__Task goal__:
Return every entry below exactly as written, minus the pictures.

(Excerpts from a dataset)
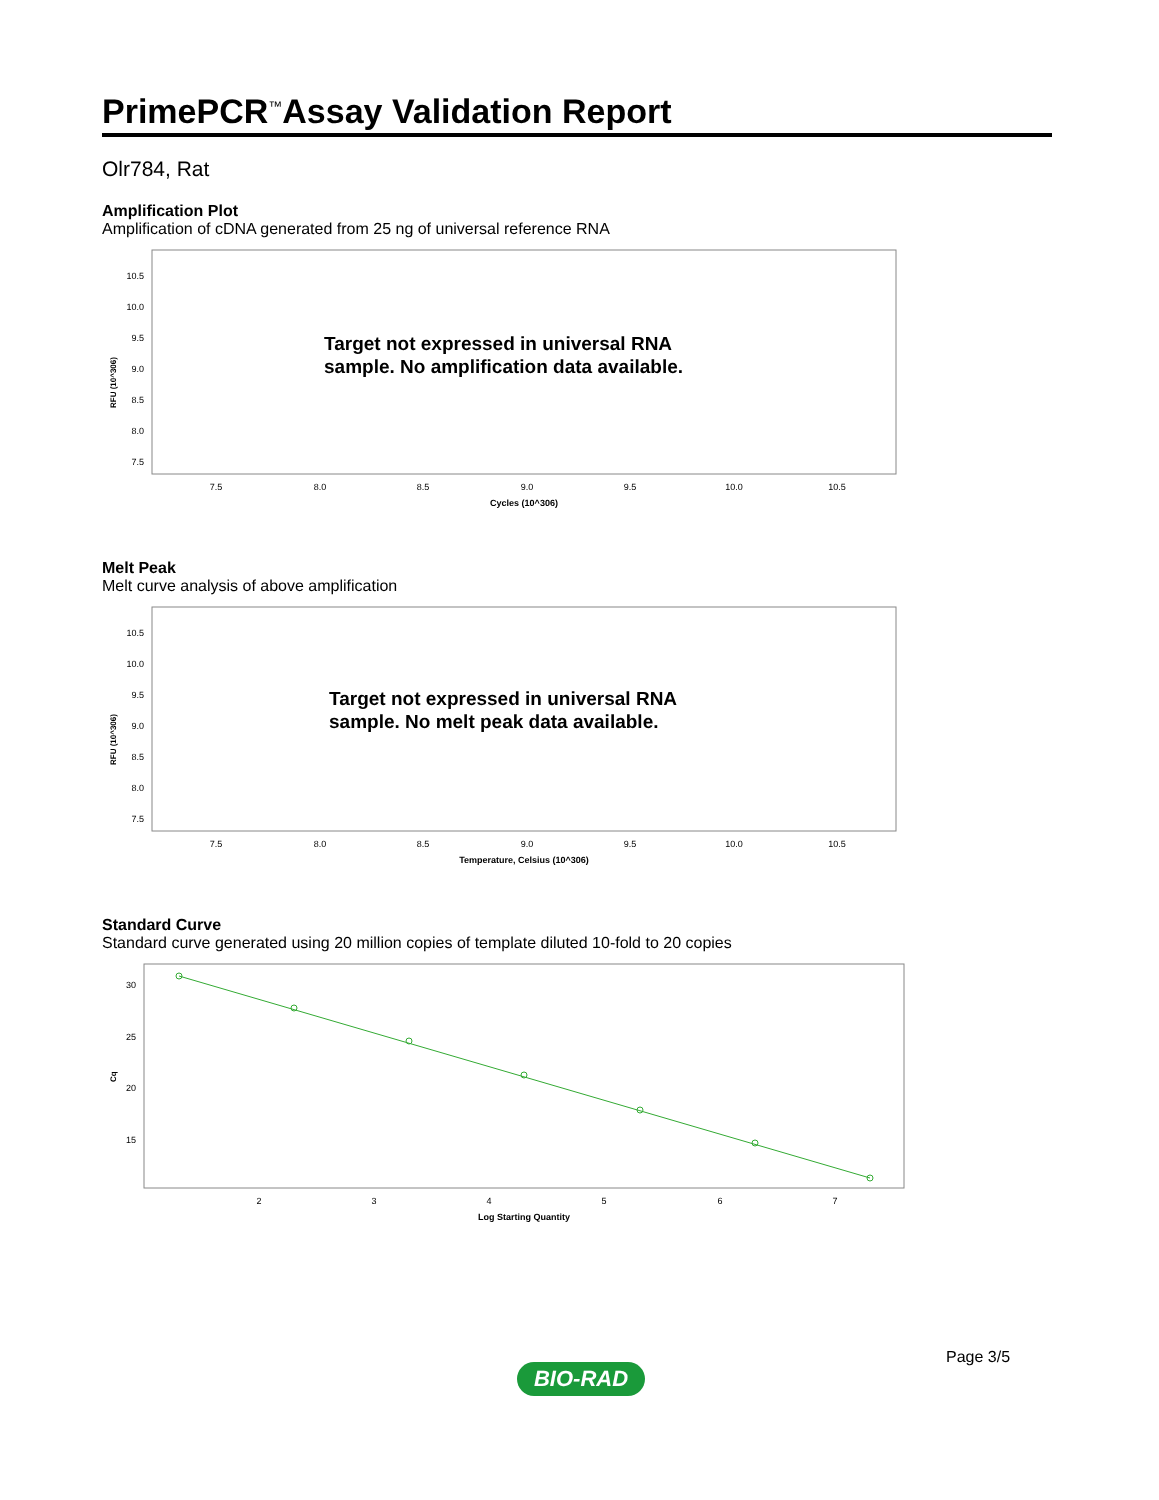PrimePCR<sup>™</sup>Assay Validation Report
Olr784, Rat
Amplification Plot
Amplification of cDNA generated from 25 ng of universal reference RNA
10.5
10.0
9.5
9.0
8.5
8.0
7.5
7.5
8.0
8.5
9.0
9.5
10.0
10.5
Cycles (10^306)
RFU (10^306)
Target not expressed in universal RNA
sample. No amplification data available.
Melt Peak
Melt curve analysis of above amplification
10.5
10.0
9.5
9.0
8.5
8.0
7.5
7.5
8.0
8.5
9.0
9.5
10.0
10.5
Temperature, Celsius (10^306)
RFU (10^306)
Target not expressed in universal RNA
sample. No melt peak data available.
Standard Curve
Standard curve generated using 20 million copies of template diluted 10-fold to 20 copies
30
25
20
15
2
3
4
5
6
7
Log Starting Quantity
Cq
Page 3/5
BIO-RAD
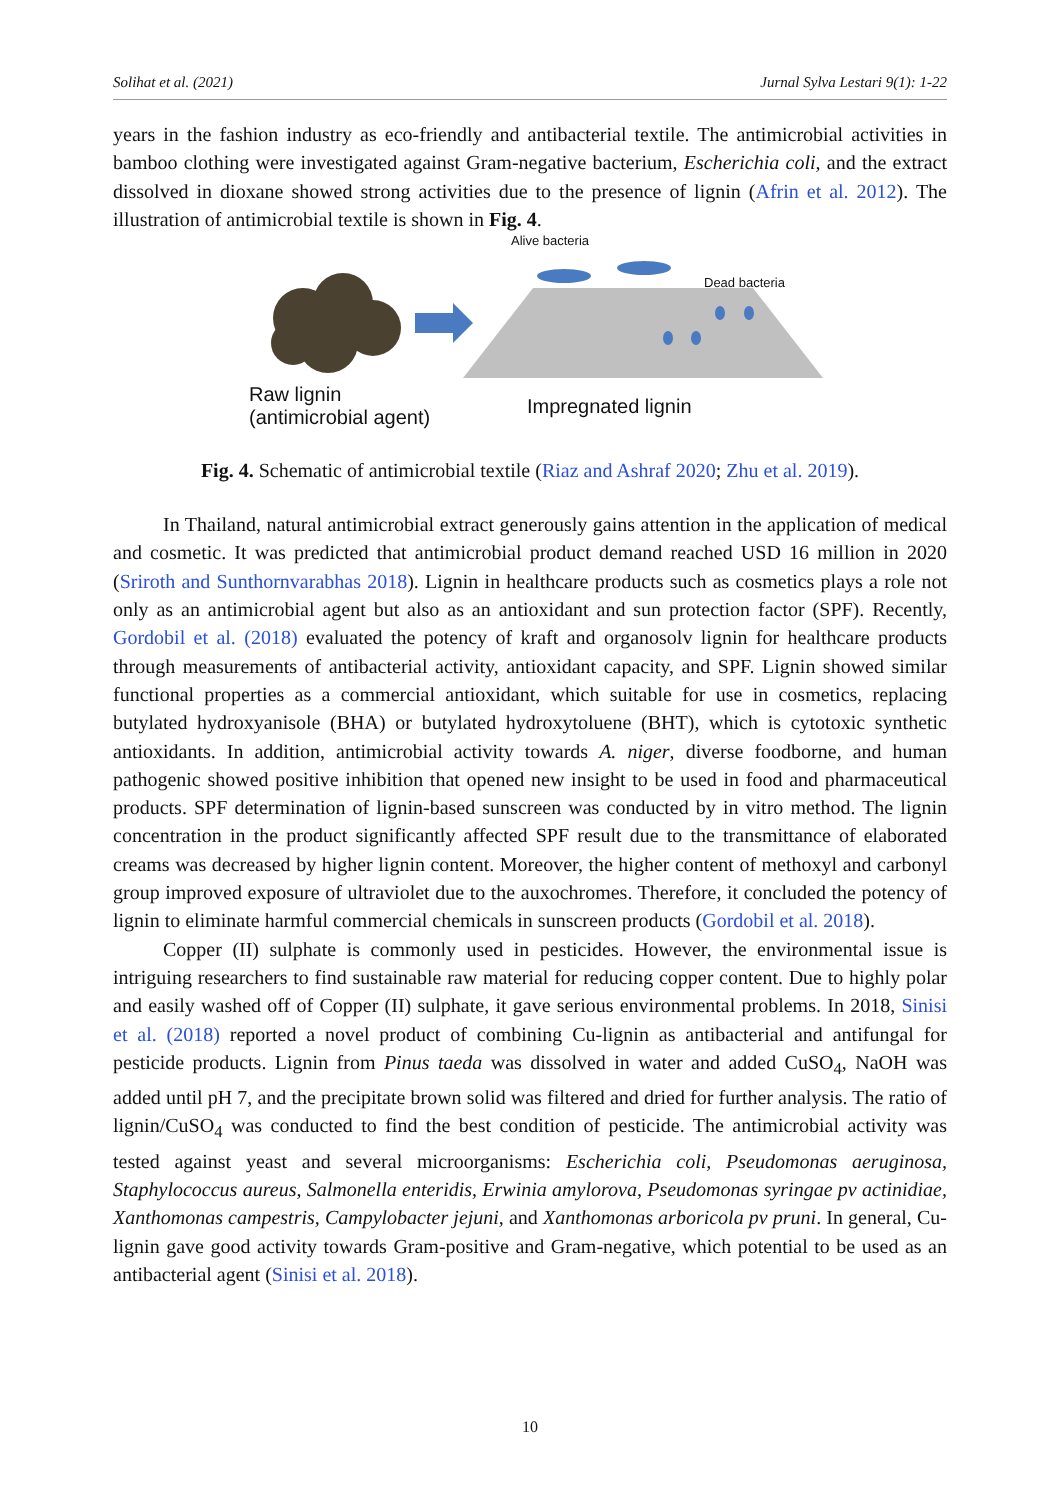Solihat et al. (2021) Jurnal Sylva Lestari 9(1): 1-22
years in the fashion industry as eco-friendly and antibacterial textile. The antimicrobial activities in bamboo clothing were investigated against Gram-negative bacterium, Escherichia coli, and the extract dissolved in dioxane showed strong activities due to the presence of lignin (Afrin et al. 2012). The illustration of antimicrobial textile is shown in Fig. 4.
Alive bacteria
Dead bacteria
Raw lignin
(antimicrobial agent)
Impregnated lignin
Fig. 4. Schematic of antimicrobial textile (Riaz and Ashraf 2020; Zhu et al. 2019).
In Thailand, natural antimicrobial extract generously gains attention in the application of medical and cosmetic. It was predicted that antimicrobial product demand reached USD 16 million in 2020 (Sriroth and Sunthornvarabhas 2018). Lignin in healthcare products such as cosmetics plays a role not only as an antimicrobial agent but also as an antioxidant and sun protection factor (SPF). Recently, Gordobil et al. (2018) evaluated the potency of kraft and organosolv lignin for healthcare products through measurements of antibacterial activity, antioxidant capacity, and SPF. Lignin showed similar functional properties as a commercial antioxidant, which suitable for use in cosmetics, replacing butylated hydroxyanisole (BHA) or butylated hydroxytoluene (BHT), which is cytotoxic synthetic antioxidants. In addition, antimicrobial activity towards A. niger, diverse foodborne, and human pathogenic showed positive inhibition that opened new insight to be used in food and pharmaceutical products. SPF determination of lignin-based sunscreen was conducted by in vitro method. The lignin concentration in the product significantly affected SPF result due to the transmittance of elaborated creams was decreased by higher lignin content. Moreover, the higher content of methoxyl and carbonyl group improved exposure of ultraviolet due to the auxochromes. Therefore, it concluded the potency of lignin to eliminate harmful commercial chemicals in sunscreen products (Gordobil et al. 2018).
Copper (II) sulphate is commonly used in pesticides. However, the environmental issue is intriguing researchers to find sustainable raw material for reducing copper content. Due to highly polar and easily washed off of Copper (II) sulphate, it gave serious environmental problems. In 2018, Sinisi et al. (2018) reported a novel product of combining Cu-lignin as antibacterial and antifungal for pesticide products. Lignin from Pinus taeda was dissolved in water and added CuSO<sub>4</sub>, NaOH was added until pH 7, and the precipitate brown solid was filtered and dried for further analysis. The ratio of lignin/CuSO<sub>4</sub> was conducted to find the best condition of pesticide. The antimicrobial activity was tested against yeast and several microorganisms: Escherichia coli, Pseudomonas aeruginosa, Staphylococcus aureus, Salmonella enteridis, Erwinia amylorova, Pseudomonas syringae pv actinidiae, Xanthomonas campestris, Campylobacter jejuni, and Xanthomonas arboricola pv pruni. In general, Cu-lignin gave good activity towards Gram-positive and Gram-negative, which potential to be used as an antibacterial agent (Sinisi et al. 2018).
10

__Response area__:
PrimePCR<sup>™</sup>Assay Validation Report
Olr784, Rat
Amplification Plot
Amplification of cDNA generated from 25 ng of universal reference RNA
10.5
10.0
9.5
9.0
8.5
8.0
7.5
7.5
8.0
8.5
9.0
9.5
10.0
10.5
Cycles (10^306)
RFU (10^306)
Target not expressed in universal RNA
sample. No amplification data available.
Melt Peak
Melt curve analysis of above amplification
10.5
10.0
9.5
9.0
8.5
8.0
7.5
7.5
8.0
8.5
9.0
9.5
10.0
10.5
Temperature, Celsius (10^306)
RFU (10^306)
Target not expressed in universal RNA
sample. No melt peak data available.
Standard Curve
Standard curve generated using 20 million copies of template diluted 10-fold to 20 copies
30
25
20
15
2
3
4
5
6
7
Log Starting Quantity
Cq
Page 3/5
BIO-RAD
Solihat et al. (2021) Jurnal Sylva Lestari 9(1): 1-22
years in the fashion industry as eco-friendly and antibacterial textile. The antimicrobial activities in bamboo clothing were investigated against Gram-negative bacterium, Escherichia coli, and the extract dissolved in dioxane showed strong activities due to the presence of lignin (Afrin et al. 2012). The illustration of antimicrobial textile is shown in Fig. 4.
Alive bacteria
Dead bacteria
Raw lignin
(antimicrobial agent)
Impregnated lignin
Fig. 4. Schematic of antimicrobial textile (Riaz and Ashraf 2020; Zhu et al. 2019).
In Thailand, natural antimicrobial extract generously gains attention in the application of medical and cosmetic. It was predicted that antimicrobial product demand reached USD 16 million in 2020 (Sriroth and Sunthornvarabhas 2018). Lignin in healthcare products such as cosmetics plays a role not only as an antimicrobial agent but also as an antioxidant and sun protection factor (SPF). Recently, Gordobil et al. (2018) evaluated the potency of kraft and organosolv lignin for healthcare products through measurements of antibacterial activity, antioxidant capacity, and SPF. Lignin showed similar functional properties as a commercial antioxidant, which suitable for use in cosmetics, replacing butylated hydroxyanisole (BHA) or butylated hydroxytoluene (BHT), which is cytotoxic synthetic antioxidants. In addition, antimicrobial activity towards A. niger, diverse foodborne, and human pathogenic showed positive inhibition that opened new insight to be used in food and pharmaceutical products. SPF determination of lignin-based sunscreen was conducted by in vitro method. The lignin concentration in the product significantly affected SPF result due to the transmittance of elaborated creams was decreased by higher lignin content. Moreover, the higher content of methoxyl and carbonyl group improved exposure of ultraviolet due to the auxochromes. Therefore, it concluded the potency of lignin to eliminate harmful commercial chemicals in sunscreen products (Gordobil et al. 2018).
Copper (II) sulphate is commonly used in pesticides. However, the environmental issue is intriguing researchers to find sustainable raw material for reducing copper content. Due to highly polar and easily washed off of Copper (II) sulphate, it gave serious environmental problems. In 2018, Sinisi et al. (2018) reported a novel product of combining Cu-lignin as antibacterial and antifungal for pesticide products. Lignin from Pinus taeda was dissolved in water and added CuSO<sub>4</sub>, NaOH was added until pH 7, and the precipitate brown solid was filtered and dried for further analysis. The ratio of lignin/CuSO<sub>4</sub> was conducted to find the best condition of pesticide. The antimicrobial activity was tested against yeast and several microorganisms: Escherichia coli, Pseudomonas aeruginosa, Staphylococcus aureus, Salmonella enteridis, Erwinia amylorova, Pseudomonas syringae pv actinidiae, Xanthomonas campestris, Campylobacter jejuni, and Xanthomonas arboricola pv pruni. In general, Cu-lignin gave good activity towards Gram-positive and Gram-negative, which potential to be used as an antibacterial agent (Sinisi et al. 2018).
10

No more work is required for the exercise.